Susannah ends up going to the Harvard Market QFC most of the time because the trains are timed such that the one going towards Harvard arrives at the platform one minute before the one going towards Broadway Market does.
####2. How did you arrive at that answer?
Let us assume that Susannah, who has no particular preference for one grocery store versus the other, simply gets on whichever train arrives at the platform first. The probability of Susannah getting on a particular train is dependent on the interval between the trains during which she would have to wait.
Extracting the ten-minute interval [0, 10], let us assume that the Harvard train arrives at minute [0], and the Broadway train arrives at minute [1]. Then, in order to catch the Broadway train, Susannah would have to arrive at the platform during the 1-minute time interval (0, 1]. However, if Susannah arrives on the platform during the 9-minute time interval (1, 10], then the Harvard train will be the next to arrive. Therefore, since Susannah is equally likely to arrive at any particular minute in the ten-minute interval, she will get on the Harvard train 9 times out of 10.
####3. What other possible explanations are there?
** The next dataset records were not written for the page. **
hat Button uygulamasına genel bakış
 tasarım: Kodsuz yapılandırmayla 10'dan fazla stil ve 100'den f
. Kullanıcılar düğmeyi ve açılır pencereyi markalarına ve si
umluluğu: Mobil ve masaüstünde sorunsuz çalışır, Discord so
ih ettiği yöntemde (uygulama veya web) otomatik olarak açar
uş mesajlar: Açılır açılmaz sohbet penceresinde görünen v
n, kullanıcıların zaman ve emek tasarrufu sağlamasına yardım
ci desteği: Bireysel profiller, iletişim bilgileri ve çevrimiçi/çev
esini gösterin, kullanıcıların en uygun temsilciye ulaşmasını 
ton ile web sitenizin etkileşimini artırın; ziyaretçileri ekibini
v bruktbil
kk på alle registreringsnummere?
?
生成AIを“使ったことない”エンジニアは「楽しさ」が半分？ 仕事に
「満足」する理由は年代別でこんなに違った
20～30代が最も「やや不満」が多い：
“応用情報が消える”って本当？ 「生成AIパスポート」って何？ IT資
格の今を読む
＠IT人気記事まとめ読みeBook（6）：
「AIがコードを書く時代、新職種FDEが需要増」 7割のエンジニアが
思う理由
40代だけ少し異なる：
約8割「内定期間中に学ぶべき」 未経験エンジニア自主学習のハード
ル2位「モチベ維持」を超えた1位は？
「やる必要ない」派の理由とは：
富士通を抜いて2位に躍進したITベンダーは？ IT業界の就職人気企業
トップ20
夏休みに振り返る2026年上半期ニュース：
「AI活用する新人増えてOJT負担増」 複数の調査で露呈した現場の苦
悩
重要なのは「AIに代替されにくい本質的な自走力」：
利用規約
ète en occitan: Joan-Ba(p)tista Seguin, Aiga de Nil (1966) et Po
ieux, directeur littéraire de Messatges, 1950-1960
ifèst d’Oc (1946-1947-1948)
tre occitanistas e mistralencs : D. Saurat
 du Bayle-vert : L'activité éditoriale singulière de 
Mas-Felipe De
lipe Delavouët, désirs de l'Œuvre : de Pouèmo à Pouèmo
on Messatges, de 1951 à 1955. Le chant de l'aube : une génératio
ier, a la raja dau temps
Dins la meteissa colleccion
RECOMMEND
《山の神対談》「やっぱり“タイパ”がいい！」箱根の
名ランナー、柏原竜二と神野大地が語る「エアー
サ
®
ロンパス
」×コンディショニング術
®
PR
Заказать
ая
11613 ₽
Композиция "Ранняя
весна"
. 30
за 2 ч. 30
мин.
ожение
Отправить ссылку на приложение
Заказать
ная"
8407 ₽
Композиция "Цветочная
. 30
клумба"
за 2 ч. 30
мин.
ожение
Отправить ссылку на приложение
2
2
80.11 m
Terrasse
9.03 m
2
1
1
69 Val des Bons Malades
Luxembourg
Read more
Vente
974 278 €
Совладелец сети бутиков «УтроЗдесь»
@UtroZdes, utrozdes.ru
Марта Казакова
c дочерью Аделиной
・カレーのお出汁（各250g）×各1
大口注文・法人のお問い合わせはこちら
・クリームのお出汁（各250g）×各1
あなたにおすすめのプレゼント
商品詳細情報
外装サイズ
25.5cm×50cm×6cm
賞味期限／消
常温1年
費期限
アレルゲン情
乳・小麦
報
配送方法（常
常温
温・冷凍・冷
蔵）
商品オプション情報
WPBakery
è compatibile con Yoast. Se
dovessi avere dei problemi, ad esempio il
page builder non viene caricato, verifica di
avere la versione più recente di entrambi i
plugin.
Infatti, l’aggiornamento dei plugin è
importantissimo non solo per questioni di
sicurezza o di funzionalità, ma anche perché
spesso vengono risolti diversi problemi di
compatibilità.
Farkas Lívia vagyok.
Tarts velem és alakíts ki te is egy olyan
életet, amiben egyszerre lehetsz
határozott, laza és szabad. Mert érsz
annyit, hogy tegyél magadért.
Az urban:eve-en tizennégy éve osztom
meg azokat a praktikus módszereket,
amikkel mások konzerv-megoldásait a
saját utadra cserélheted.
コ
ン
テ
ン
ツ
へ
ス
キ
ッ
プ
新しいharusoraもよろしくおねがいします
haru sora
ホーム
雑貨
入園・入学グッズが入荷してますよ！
- It is possible that both trains arrive at the same time, but the way Susannah accesses the platform puts her closer to the subway door of the Harvard train than that of the Broadway train.
- Both trains could arrive at the same (or at 5-minute intervals, which would also imply an equal chance of getting on either train), but the northbound Broadway train is consistently more crowded, so Susannah opts for the less crowded Harvard-bound train.
- Susannah may be choosing to head towards Harvard Market because she has other errands in that direction.
- Susannah may not be able to see anything on the right side of her field of vision, which happens to be the side the Broadway train approaches, due to traumatic brain injury caused by rushing onto a subway train.